[Excerpted passage]
*** Block opens ***

It's nice. How was the date [now that Marco has eliminated himself]?


----------



## Heather (Dec 10, 2006)

NYEric said:


> It's nice. How was the date [now that Marco has eliminated himself]?



Fine, thanks. Our staff holiday party rocked. Leave it to chef's to throw a good dinner party. 
Also saw 'Apocalypto'. It's official. Mel Gibson is insane.


----------



## Heather (Dec 10, 2006)

Hard to get enough light but I think this is a little better of a photo. (Honestly, I'm just trying to get Marco off again...) :rollhappy:


----------



## Marco (Dec 10, 2006)

:drool: the petals are curling!!!....oh my toes too


----------



## gore42 (Dec 10, 2006)

I love this one! Beautiful! Do you know anything about it's history? I mean, where the parents came from, etc... If it's somewhere else in this thread, let me know, and I'll just go back and read it 

- Matt

PS- Heather, the fact that your background in the photo is white (or at least very light) will cause your camera to under-expose the photo. Darker background will make it lighter, belive it or not.


----------



## Heather (Dec 10, 2006)

The parents are both from Ratcliffe. 'Snowy' x 'Buttermilk'.


----------



## Rick (Dec 10, 2006)

That looks great Heather:clap: :clap:


----------



## Rayb (Dec 13, 2006)

Looks great Heather , Bet it's a slow grower


----------



## Heather (Dec 13, 2006)

Thanks Ray! 
Not too slow, and compact at only a 12" leafspan. It needed to mature several growths to spike though.


----------



## dustywoman (Dec 13, 2006)

Hi Heather, that is surely one lovely plant. The blooms are georgous. Just thought I'd say 'Hi.' Haven't been here for a while, but I really haven't had very much in bloom. Wahhh!!! :sob:


----------



## smartie2000 (Dec 13, 2006)

Nice blooms! the colours are lovely


----------



## NYEric (Dec 14, 2006)

I like the last photo the best. I love the light and dark contrast.


----------



## Gideon (Dec 15, 2006)

Stunning photo of a fabulous plant


----------



## Jmoney (Dec 18, 2006)

*** Block closes ***

[Items stored from a collection]
*** Block opens ***

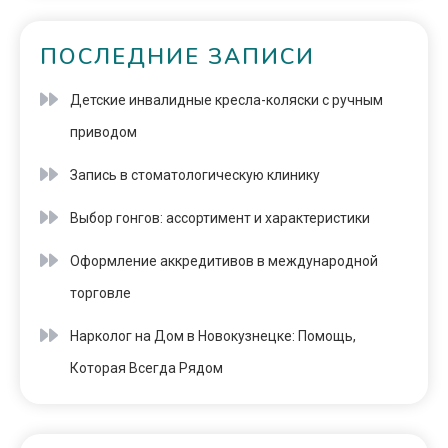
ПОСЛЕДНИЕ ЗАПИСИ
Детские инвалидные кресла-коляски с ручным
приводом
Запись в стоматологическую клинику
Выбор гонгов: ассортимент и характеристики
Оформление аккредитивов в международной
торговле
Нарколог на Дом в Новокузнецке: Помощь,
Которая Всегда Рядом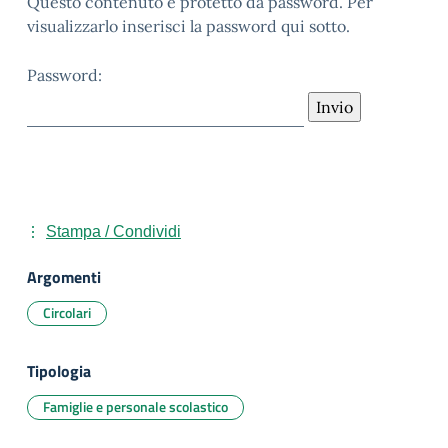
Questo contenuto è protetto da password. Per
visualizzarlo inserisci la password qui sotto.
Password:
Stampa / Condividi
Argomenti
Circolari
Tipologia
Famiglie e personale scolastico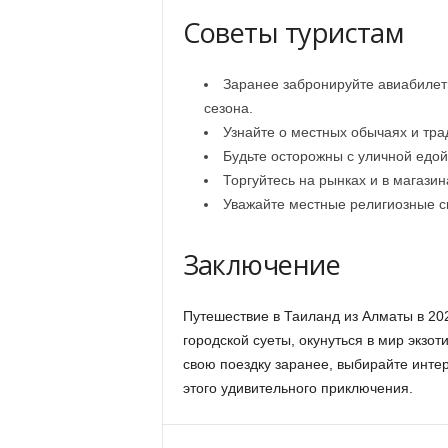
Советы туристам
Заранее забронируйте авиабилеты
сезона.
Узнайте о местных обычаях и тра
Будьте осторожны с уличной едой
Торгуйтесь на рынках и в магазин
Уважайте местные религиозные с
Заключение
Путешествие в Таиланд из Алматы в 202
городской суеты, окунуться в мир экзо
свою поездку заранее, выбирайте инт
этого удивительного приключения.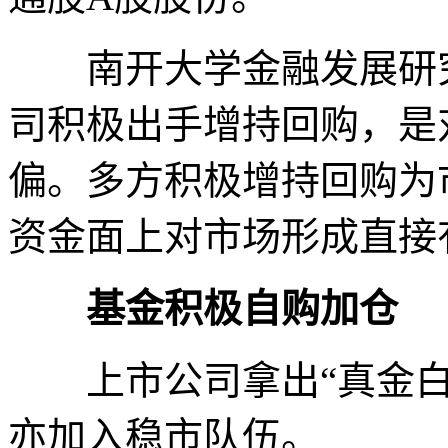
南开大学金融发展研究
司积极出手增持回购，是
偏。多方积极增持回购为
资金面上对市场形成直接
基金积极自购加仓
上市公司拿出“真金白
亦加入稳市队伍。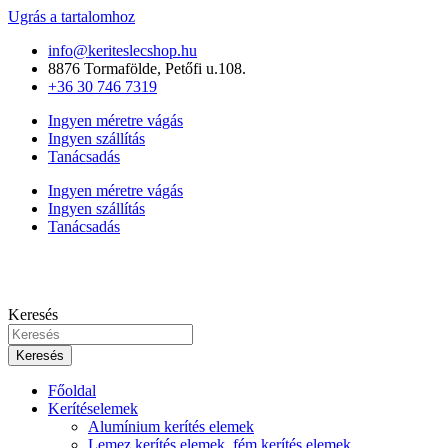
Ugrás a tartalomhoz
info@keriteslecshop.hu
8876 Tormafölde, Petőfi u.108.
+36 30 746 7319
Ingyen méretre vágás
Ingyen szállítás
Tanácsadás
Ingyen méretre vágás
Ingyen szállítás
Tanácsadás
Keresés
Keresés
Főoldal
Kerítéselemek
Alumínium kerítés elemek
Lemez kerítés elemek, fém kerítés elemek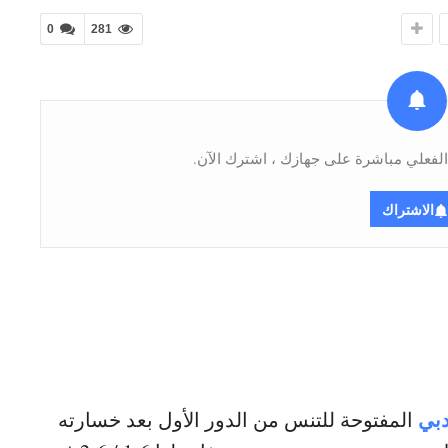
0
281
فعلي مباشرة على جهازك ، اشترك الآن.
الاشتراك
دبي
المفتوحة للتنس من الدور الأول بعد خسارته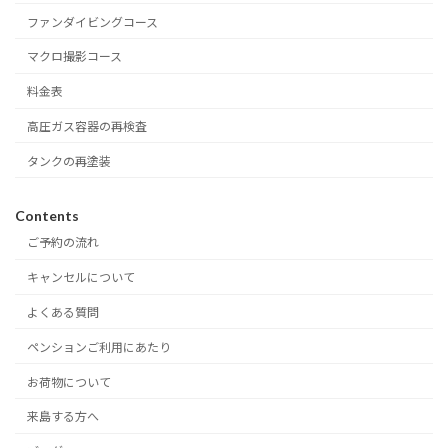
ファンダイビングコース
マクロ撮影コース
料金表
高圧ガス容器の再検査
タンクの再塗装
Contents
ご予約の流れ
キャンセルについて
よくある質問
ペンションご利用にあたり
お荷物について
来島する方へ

*** Block closes ***

[Work task] Print the section of the forum thread that starts with the words containing "## smartie2000 (Dec" and ends with "and dark contrast.". Nothing asked here depends on the entries.

[Final answer]
## smartie2000 (Dec 13, 2006)

Nice blooms! the colours are lovely


----------



## NYEric (Dec 14, 2006)

I like the last photo the best. I love the light and dark contrast.